Para la reunión de grupo
- ¿Qué reacción nos produce la palabra "espíritu"? Démosle sinónimos explicativos.

- Hoy hablan muchos del "espíritu" y lo encuentran en regiones o en actividades muy lejanos de la realidad, del compromiso social, en lo "puramente religioso"... ¿Es así lo que la Biblia nos dice del Espíritu? Pongamos ejemplos.

- «Hay que ser espirituales, no espiritualistas»: comentar la frase, con razones y con experiencias.

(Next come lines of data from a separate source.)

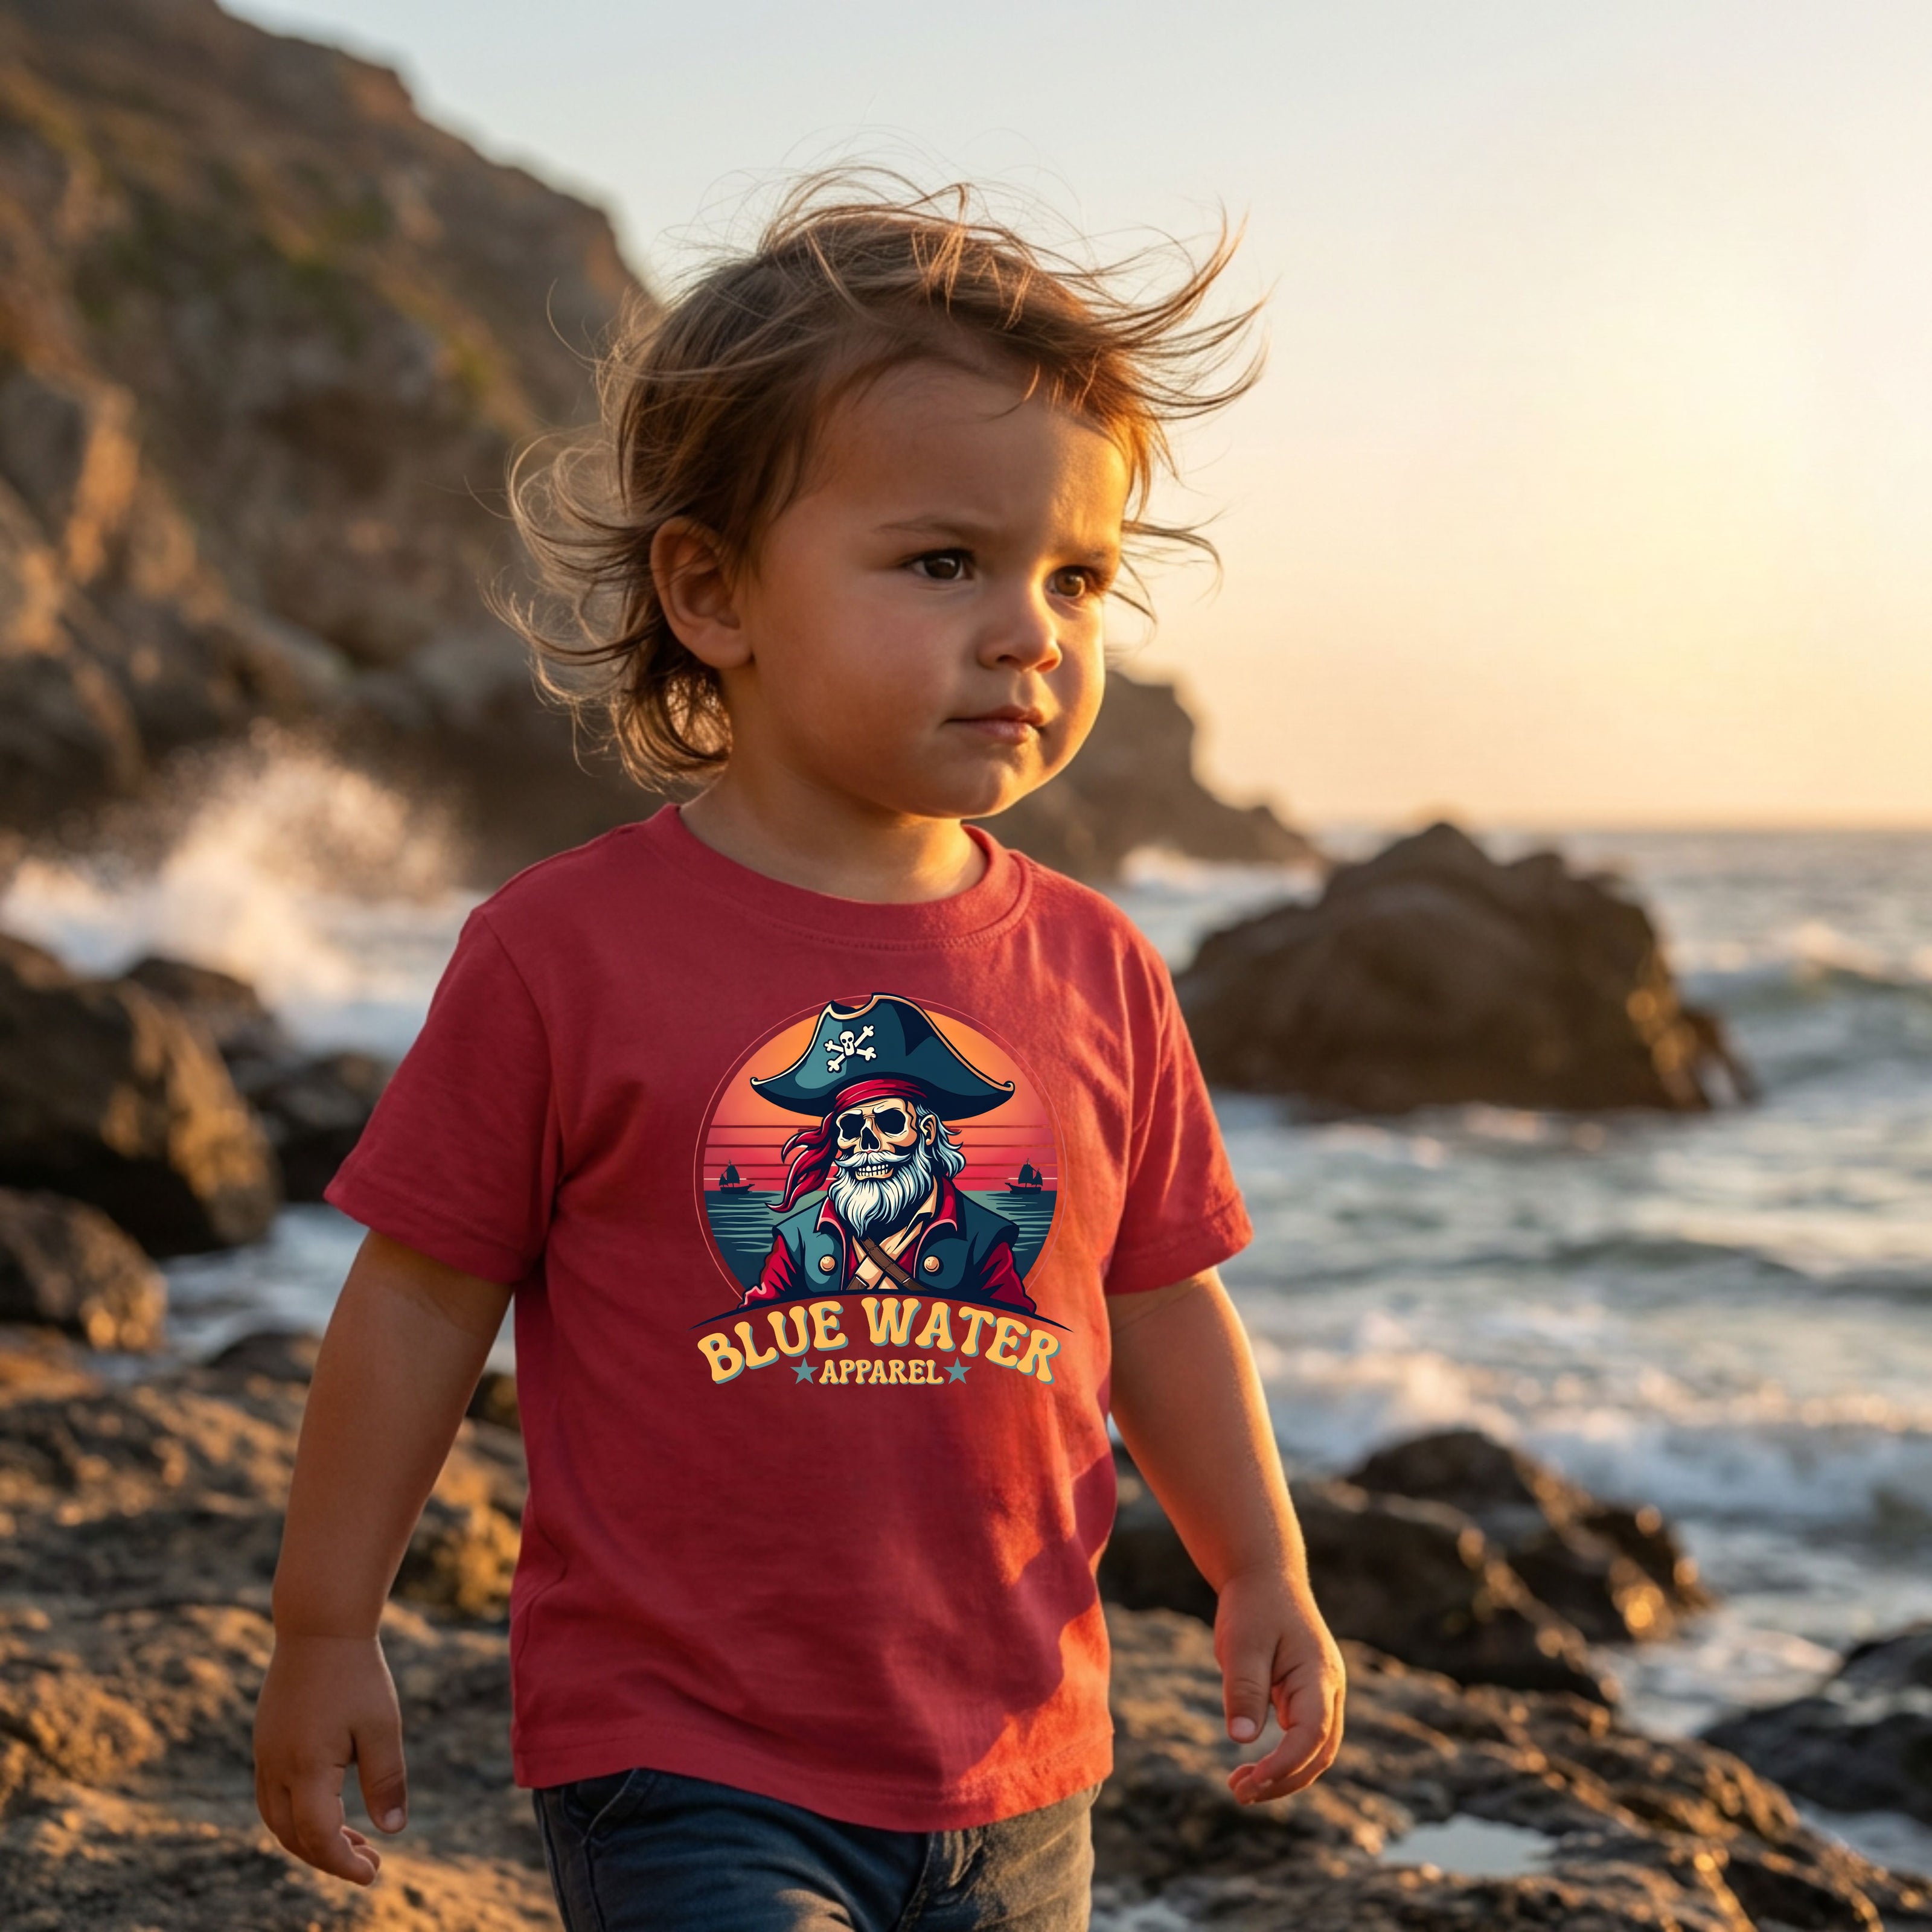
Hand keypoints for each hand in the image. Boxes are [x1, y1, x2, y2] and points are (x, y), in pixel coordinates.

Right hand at [254, 1633, 408, 1884]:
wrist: (319, 1625)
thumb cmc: (356, 1673)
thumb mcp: (381, 1726)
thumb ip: (386, 1780)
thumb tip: (394, 1831)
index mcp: (306, 1768)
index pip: (319, 1837)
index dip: (343, 1863)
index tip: (373, 1874)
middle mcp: (275, 1768)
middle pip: (294, 1837)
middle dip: (329, 1857)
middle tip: (369, 1860)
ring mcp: (265, 1755)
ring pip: (278, 1820)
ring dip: (311, 1838)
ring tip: (354, 1840)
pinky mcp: (265, 1742)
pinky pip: (273, 1797)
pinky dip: (299, 1814)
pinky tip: (331, 1806)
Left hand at [1214, 1569, 1345, 1803]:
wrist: (1264, 1575)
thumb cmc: (1253, 1606)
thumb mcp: (1242, 1643)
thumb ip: (1244, 1689)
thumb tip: (1241, 1739)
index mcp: (1319, 1674)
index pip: (1312, 1734)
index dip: (1285, 1764)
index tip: (1251, 1781)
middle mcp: (1329, 1689)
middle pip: (1320, 1752)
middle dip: (1284, 1780)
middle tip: (1239, 1793)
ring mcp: (1321, 1694)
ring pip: (1315, 1750)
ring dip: (1284, 1775)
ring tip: (1241, 1786)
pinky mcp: (1306, 1696)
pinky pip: (1303, 1738)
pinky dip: (1282, 1759)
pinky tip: (1253, 1768)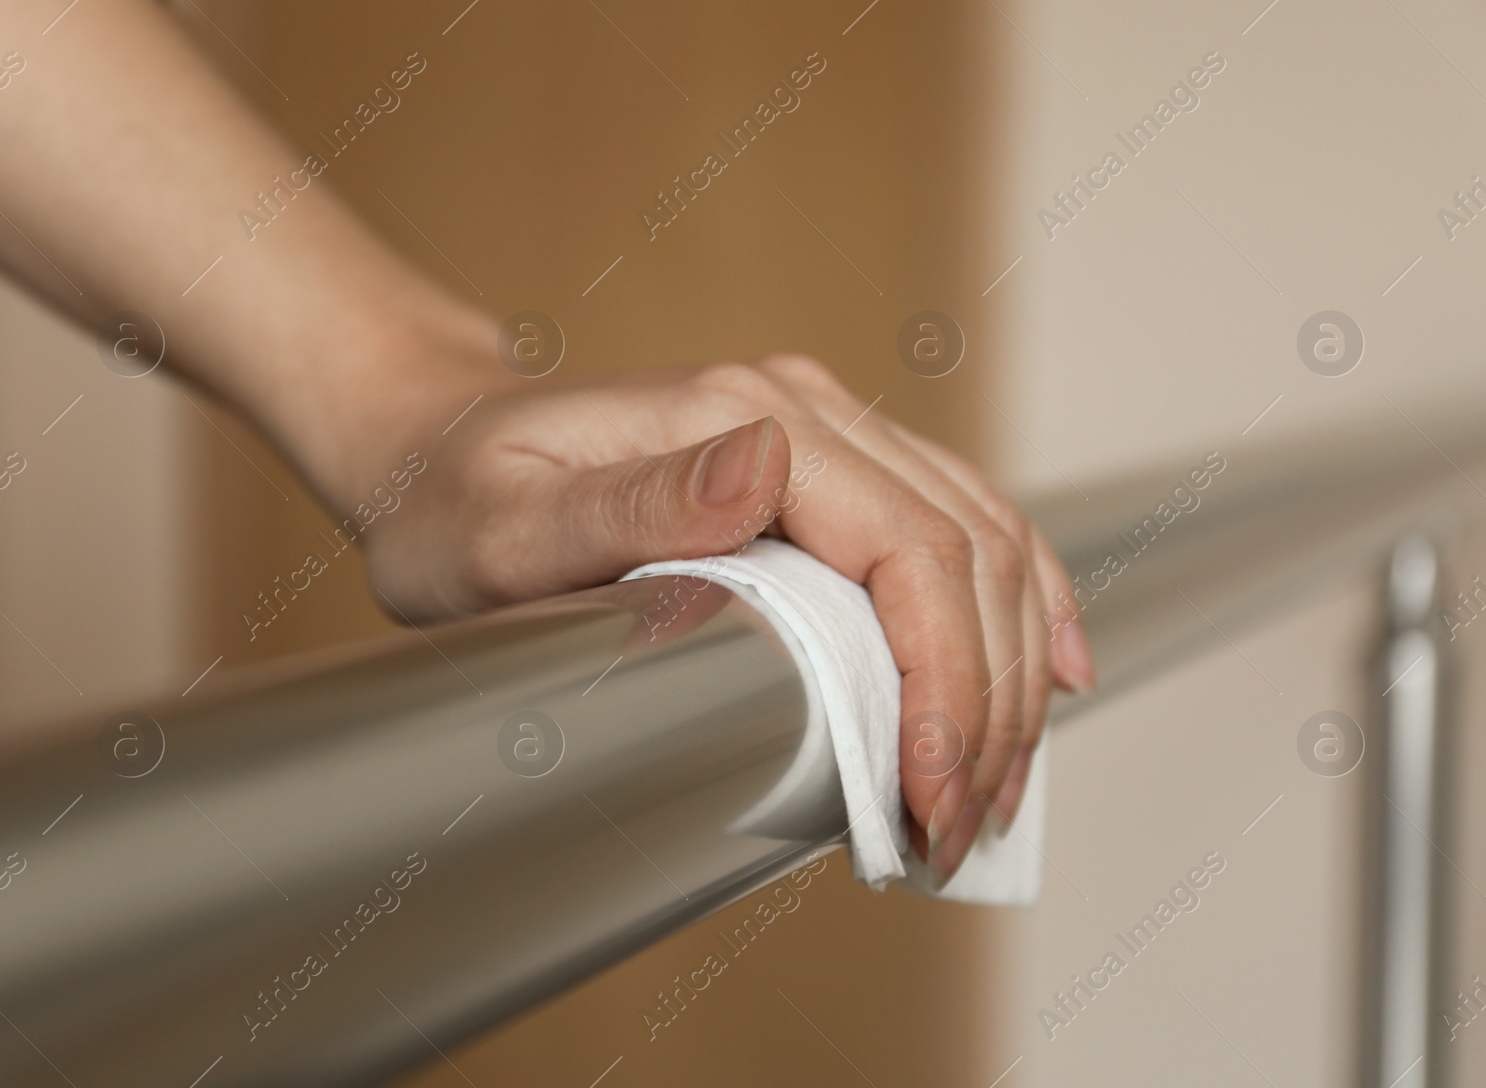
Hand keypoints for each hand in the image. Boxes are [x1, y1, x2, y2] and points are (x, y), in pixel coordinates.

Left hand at [356, 353, 1094, 879]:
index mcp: (744, 414)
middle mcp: (806, 410)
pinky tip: (1044, 671)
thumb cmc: (456, 502)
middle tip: (959, 831)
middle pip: (966, 552)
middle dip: (985, 705)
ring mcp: (827, 431)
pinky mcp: (830, 468)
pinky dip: (1016, 607)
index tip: (933, 799)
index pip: (908, 547)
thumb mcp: (507, 524)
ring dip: (1008, 674)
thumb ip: (630, 507)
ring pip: (984, 541)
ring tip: (991, 793)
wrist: (441, 451)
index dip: (946, 681)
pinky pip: (958, 527)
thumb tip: (766, 471)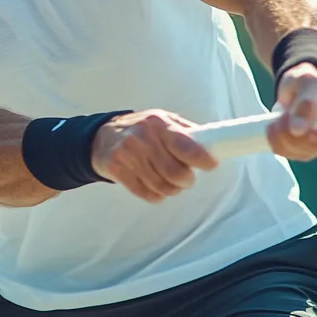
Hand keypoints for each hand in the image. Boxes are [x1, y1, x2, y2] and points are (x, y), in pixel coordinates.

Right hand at [91, 110, 219, 202]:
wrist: (102, 137)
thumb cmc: (142, 129)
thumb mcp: (163, 121)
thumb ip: (186, 132)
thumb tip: (214, 143)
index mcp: (158, 122)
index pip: (186, 146)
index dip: (203, 160)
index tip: (211, 165)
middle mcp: (142, 137)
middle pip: (175, 173)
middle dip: (187, 181)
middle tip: (187, 179)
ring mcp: (127, 154)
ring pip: (162, 186)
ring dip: (172, 190)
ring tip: (172, 184)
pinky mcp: (116, 170)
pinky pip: (146, 193)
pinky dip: (157, 196)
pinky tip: (156, 188)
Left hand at [267, 63, 316, 160]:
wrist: (294, 87)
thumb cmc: (307, 81)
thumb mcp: (308, 81)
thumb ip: (306, 100)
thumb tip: (297, 130)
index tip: (313, 130)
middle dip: (296, 133)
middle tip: (285, 115)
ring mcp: (316, 146)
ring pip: (299, 153)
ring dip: (282, 135)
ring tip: (279, 116)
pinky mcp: (300, 149)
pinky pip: (286, 153)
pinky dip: (275, 140)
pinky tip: (274, 126)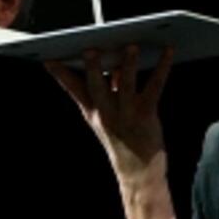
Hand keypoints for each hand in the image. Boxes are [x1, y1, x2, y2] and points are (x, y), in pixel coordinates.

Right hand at [44, 45, 173, 187]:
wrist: (137, 171)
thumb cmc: (122, 139)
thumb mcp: (107, 117)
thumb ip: (109, 90)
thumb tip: (115, 64)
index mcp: (92, 112)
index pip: (73, 90)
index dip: (61, 75)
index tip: (50, 59)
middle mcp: (106, 113)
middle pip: (97, 86)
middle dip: (93, 68)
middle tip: (90, 49)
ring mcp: (126, 114)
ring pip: (126, 84)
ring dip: (129, 64)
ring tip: (131, 47)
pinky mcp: (146, 113)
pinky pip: (155, 86)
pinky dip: (162, 67)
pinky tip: (168, 52)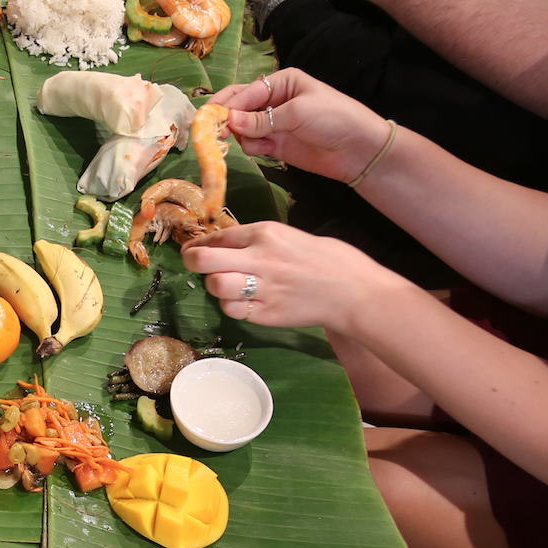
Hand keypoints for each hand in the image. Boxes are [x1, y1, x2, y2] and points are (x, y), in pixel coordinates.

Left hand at [180, 219, 410, 331]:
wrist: (354, 292)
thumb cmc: (330, 260)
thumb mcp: (293, 236)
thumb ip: (260, 240)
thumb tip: (229, 245)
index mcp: (267, 233)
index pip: (219, 236)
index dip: (201, 243)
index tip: (194, 247)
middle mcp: (260, 258)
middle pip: (205, 260)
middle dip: (192, 261)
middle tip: (193, 264)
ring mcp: (262, 288)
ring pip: (215, 286)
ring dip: (214, 286)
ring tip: (226, 285)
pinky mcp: (266, 314)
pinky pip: (233, 310)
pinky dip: (231, 306)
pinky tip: (243, 302)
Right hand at [209, 67, 393, 183]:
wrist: (357, 149)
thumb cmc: (333, 118)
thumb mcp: (298, 113)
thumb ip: (262, 119)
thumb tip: (230, 122)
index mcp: (281, 82)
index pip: (245, 92)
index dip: (228, 106)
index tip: (214, 122)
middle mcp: (273, 100)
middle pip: (238, 107)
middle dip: (226, 119)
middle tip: (215, 134)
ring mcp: (273, 123)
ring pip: (242, 129)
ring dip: (243, 137)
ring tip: (258, 144)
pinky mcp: (275, 145)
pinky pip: (253, 145)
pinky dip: (254, 148)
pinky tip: (268, 151)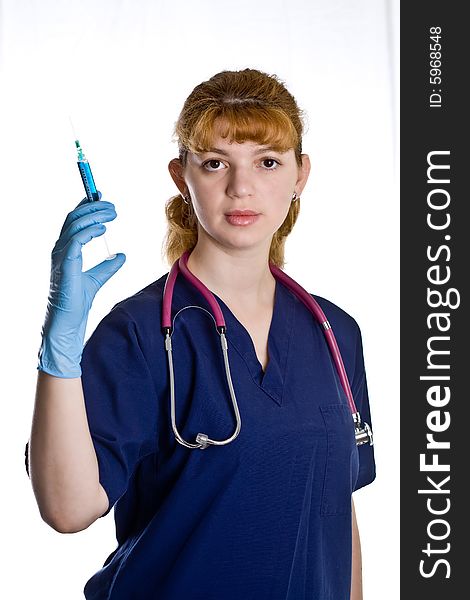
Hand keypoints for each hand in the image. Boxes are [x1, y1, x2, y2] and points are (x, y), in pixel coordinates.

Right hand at [38, 197, 125, 377]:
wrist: (68, 321)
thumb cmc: (77, 301)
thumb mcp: (98, 278)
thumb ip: (108, 266)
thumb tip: (122, 255)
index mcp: (66, 249)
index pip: (74, 221)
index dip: (87, 206)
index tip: (102, 198)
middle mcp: (61, 249)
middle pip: (74, 218)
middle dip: (93, 207)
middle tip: (112, 205)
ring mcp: (61, 255)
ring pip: (74, 225)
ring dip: (94, 215)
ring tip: (111, 213)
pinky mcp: (65, 264)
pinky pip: (76, 240)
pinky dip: (89, 231)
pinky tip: (102, 229)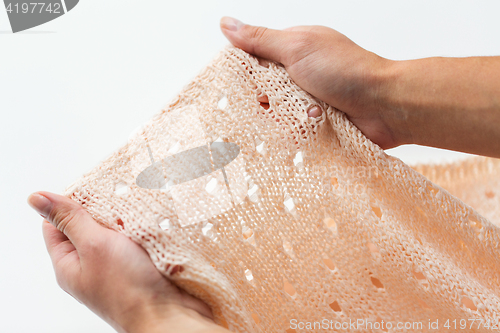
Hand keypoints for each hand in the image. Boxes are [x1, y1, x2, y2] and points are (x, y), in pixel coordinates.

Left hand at [28, 191, 228, 332]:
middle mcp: (92, 266)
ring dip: (127, 220)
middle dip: (103, 210)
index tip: (90, 189)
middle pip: (88, 225)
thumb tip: (37, 199)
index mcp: (70, 264)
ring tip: (138, 214)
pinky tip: (153, 226)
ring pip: (116, 231)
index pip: (56, 224)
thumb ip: (70, 219)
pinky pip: (137, 240)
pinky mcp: (140, 266)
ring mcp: (117, 266)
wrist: (170, 315)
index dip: (69, 203)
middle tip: (118, 199)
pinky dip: (144, 230)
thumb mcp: (94, 244)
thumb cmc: (130, 289)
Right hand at [220, 17, 499, 157]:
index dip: (242, 73)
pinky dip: (294, 133)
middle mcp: (298, 74)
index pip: (253, 60)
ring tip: (301, 115)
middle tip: (270, 105)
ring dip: (282, 119)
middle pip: (262, 91)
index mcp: (293, 50)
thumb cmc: (346, 71)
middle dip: (262, 101)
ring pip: (275, 114)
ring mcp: (307, 100)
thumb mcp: (297, 48)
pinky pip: (292, 131)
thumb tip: (226, 23)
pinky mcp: (315, 123)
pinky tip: (304, 129)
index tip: (236, 85)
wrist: (385, 106)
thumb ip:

- En el transfondo de lo que escribe, Lucas, en los Hechos de los Apóstoles (1ª lectura) tiene en el pensamiento el símbolo de lo que ocurrió en Babel: ¿en qué sentido? Explicitar las referencias simbólicas.

Para la oración de los fieles
- Para que el Espíritu de Pentecostés se siga derramando hoy en la Iglesia en todos sus miembros, para animarla a ser fermento y catalizador de todas las transformaciones que el mismo Espíritu produce en todos los hombres y mujeres de todas las razas y credos, roguemos al Señor...

- Por este mundo que en la actualidad tiene en curso varias guerras que apelan a razones religiosas, para que el Espíritu de Dios, que actúa en todos los pueblos, los lleve poco a poco a superar la Babel de la confusión y nos encamine a la reconciliación y la Paz...

- Por esta Humanidad, hija de Dios, que se refiere a Él y lo ama desde las más diversas religiones y tradiciones espirituales; para que, sin perder la identidad espiritual que Dios ha dado a cada pueblo -destello singular de su gloria- todas las religiones dialoguen activa y fructuosamente, como mediaciones que son del único Dios...

- Para que el Espíritu Dios, "padre de los pobres" [Pater páuperum], que siempre les ha dado a lo largo de la historia, sobre todo en los momentos más difíciles y de máxima postración, claridad en la visión y coraje para el compromiso liberador, les dé hoy también en todo el mundo, fe convencida y esperanza activa...

- Para que, como en Pentecostés, todos los pueblos entiendan el lenguaje del amor y de la unidad, sin que ningún pueblo quiera dominar a los demás…

- Para que el Espíritu del Dios creador, "que repuebla la faz de la Tierra" y deposita -también en todas las criaturas- una participación de sí mismo, nos haga a los humanos conscientes de que no poseemos el mundo en propiedad para utilizarlo y consumirlo, sino para co-existir con todas las cosas y con-vivir con todas las criaturas animadas reverenciando así tanto a la Creación como al Creador...

Oración comunitaria
Dios, Padre de nuestro Señor Jesucristo, Padre de la Gloria: ilumina nuestra mirada interior para que, viendo lo que esperamos a raíz de tu llamado, y entendiendo la herencia grande y gloriosa que reservas a tus santos, comprendamos con qué extraordinaria fuerza actúa en favor de los que creemos. Por N.S.J. [cfr Ef 1,17ss]

O bien:

Dios nuestro, Espíritu inasible, Luz de toda luz, Amor que está en todo amor, Fuerza y Vida que alienta en toda la Creación: derrámate hoy de nuevo sobre toda la creación y sobre todos los pueblos, para que buscándote más allá de los diferentes nombres con que te invocamos, podamos encontrarTe, y podamos encontrarnos, en Ti, unidos en amor a todo lo que existe. Tú que vives y haces vivir, por los siglos de los siglos.